Piccole donne, lungo la strada per il successo
Il suo primo grande sogno all’inizio fu fare l’attrice, mettendo su una compagnia che portava in scena drammi scritti e diretti da lei. Ma fu la scrittura ad avere la meglio. Anche se ci fu chi la scoraggiò. L’editore James T.Fields le disse che la scrittura non era la sua strada quando bocciò il manoscritto in cui Alcott raccontava dei maltrattamenti e dei tentativi di molestie sessuali subiti dall’avvocato James Richardson per cui aveva lavorato come governante. Ma lei non si arrese, creò le sue eroine dark e cercò di raggiungere quello che si era promessa da quando aveva incominciato a scrivere: diventare ricca e famosa. Il primo vero assaggio del successo arrivò nel 1863 con la raccolta di lettere, firmata con il suo vero nome, Hospital Sketches, una rielaborazione dell’esperienza che Alcott ebbe come infermiera durante la Guerra Civile americana in un ospedale di guerra.

Lì si ammalò di tifo e fu curata con alte dosi di un farmaco al mercurio che la intossicò e le procurò ripercussioni fisiche permanenti.
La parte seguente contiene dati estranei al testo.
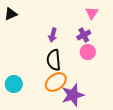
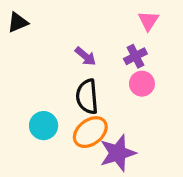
purple arrow: (53, 35) -> (85, 56), turned -64
cyan circle: (14, 84) -> (44, 126), moved

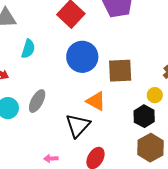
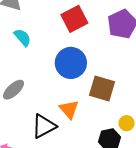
cyan semicircle: (28, 49) -> (22, 37), turned -78

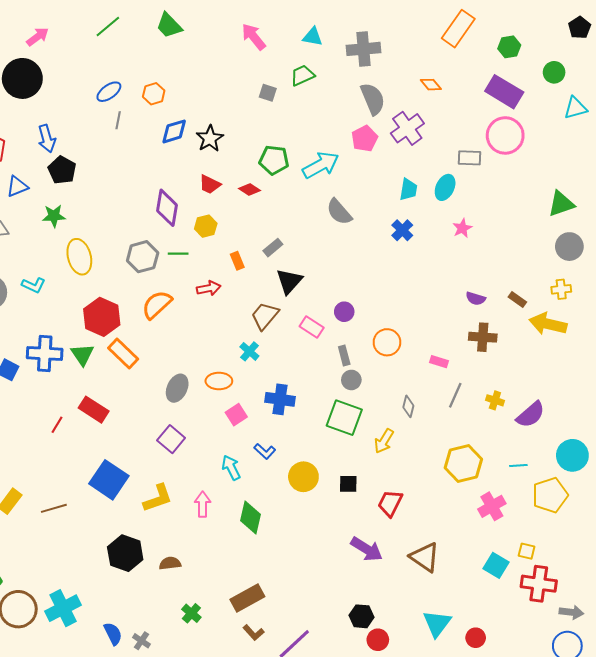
Nonostante la sua salute precaria, non si risparmiò mai. Visse tra Boston e Concord, visitando anche l’Europa. La sua era una mente sempre in cerca di nuovi stimoli. «Possedeva uno dei doni più utili a uno scrittore: la capacità di scrivere ovunque, dalla soffitta di un cottage di legno alla cabina di una nave, da uno spicchio di scrittoio al tavolino di una pensione» sottolinea Beatrice Masini nella biografia Louisa May Alcott. Scrisse Piccole donne a 36 anni in una manciata di mesi, accettando senza entusiasmo, solo per soldi, la richiesta dell’editore Thomas Niles che le aveva proposto di lavorare a un libro per ragazze. La storia della sorellanza di Meg, Jo, Beth e Amy, ispirata a quella reale sperimentata da Alcott con le sue sorelle, divenne un caso letterario.
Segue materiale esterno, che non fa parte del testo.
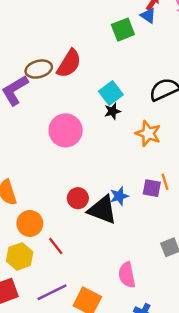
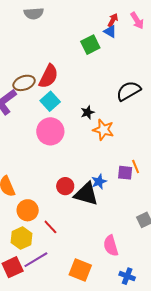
cyan square: (111, 93) -> (50, 101), moved
orange star: (148, 134) -> (103, 130), moved
purple line: (52, 292) -> (36, 260), moved

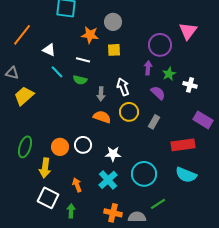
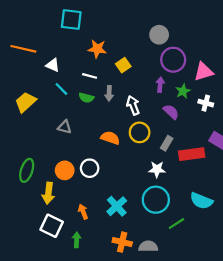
gray circle: (113, 22) -> (159, 35), moved
pink triangle: (188, 31) -> (204, 72), moved, turned 36
orange line: (22, 35) -> (23, 49), turned 65
yellow square: (114, 50) -> (123, 65), turned -32
gray triangle: (12, 73) -> (65, 127), moved
gray arrow: (101, 94) -> (109, 93), moved
yellow trapezoid: (24, 96) -> (26, 102), moved
red rectangle: (183, 145) -> (192, 154), moved
white star: (113, 154) -> (157, 169), moved
green line: (158, 204) -> (176, 224), moved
Dalla prima edizione di “Piccole donne”, un’illustrazione di May Alcott, sorella minore dell’autrice.
Louisa May Alcott, una single votata al lavoro
In pochi mesi ne furono vendute decine di migliaia di copie e la scrittrice divenne una celebrità. Negoziò i compensi per i suoi lavori, tra cui i libri della saga di Piccole donne, non avendo mai paura di parlare di denaro e riuscì ad assicurarsi il più grande reddito annuo tra gli autori del suo tempo, senza però essere mai completamente libera e felice come aveva sognato. Si autorecluse nella scrittura, lamentando di non avere tempo per sé. Non riuscì mai a fare pace con il suo talento e ad affrancarsi dal carico familiare che si era imposta, anteponendo a se stessa i bisogni del padre, della madre, delle sorelle, dei nipoti, come racconta la studiosa Martha Saxton in Louisa May Alcott – Una biografia di gruppo. Non amava la curiosità di ammiratori e cronisti, così bruciò parte del suo archivio personale per essere pienamente padrona della sua vita anche dopo la morte, avvenuta nel 1888 a soli 55 anni.

Louise Alcott è stata una straordinaria precorritrice. In un’epoca che offriva opzioni limitate alle donne, restringendole spesso all’unica scelta del matrimonio, non si sposò e costruì da sola la sua vita. Come fa la danzatrice dei teatri parigini Oda Jex, che non ha bisogno di un uomo ed è capace di badare a se stessa, protagonista della storia inedita L’amuleto d ‘Ambra. Un racconto dell ‘India coloniale, scovata di nuovo nella Library Houghton, questa volta da Daniela Daniele, americanista dell’Università di Udine, che ha tradotto e curato il manoscritto pubblicato quest’anno in anteprima mondiale dalla casa editrice Elliot. «Mi piace aiutare le donne ad aiutare se stesse perché è il miglior modo per risolvere la questione femminile» scrisse in una delle lettere raccolte in Louisa May Alcott-Le nostre teste audaci (L’Orma Editore). Finanziò il comitato pro suffragio femminile di Concord e fu la prima a iscriversi negli elenchi per l’elezione di un consiglio d’istituto scolastico in città, unica occasione in cui le donne avevano diritto di voto.

Scrisse circa 210 opere, tra storie, poesie, articoli, cimentandosi con temi scottanti per la sua epoca come l’infelicità matrimoniale o le unioni interrazziali. La sua più grande vittoria? Aver infranto le regole ed essere riuscita a riscriverle assicurando al suo calamaio un perenne posto al sole.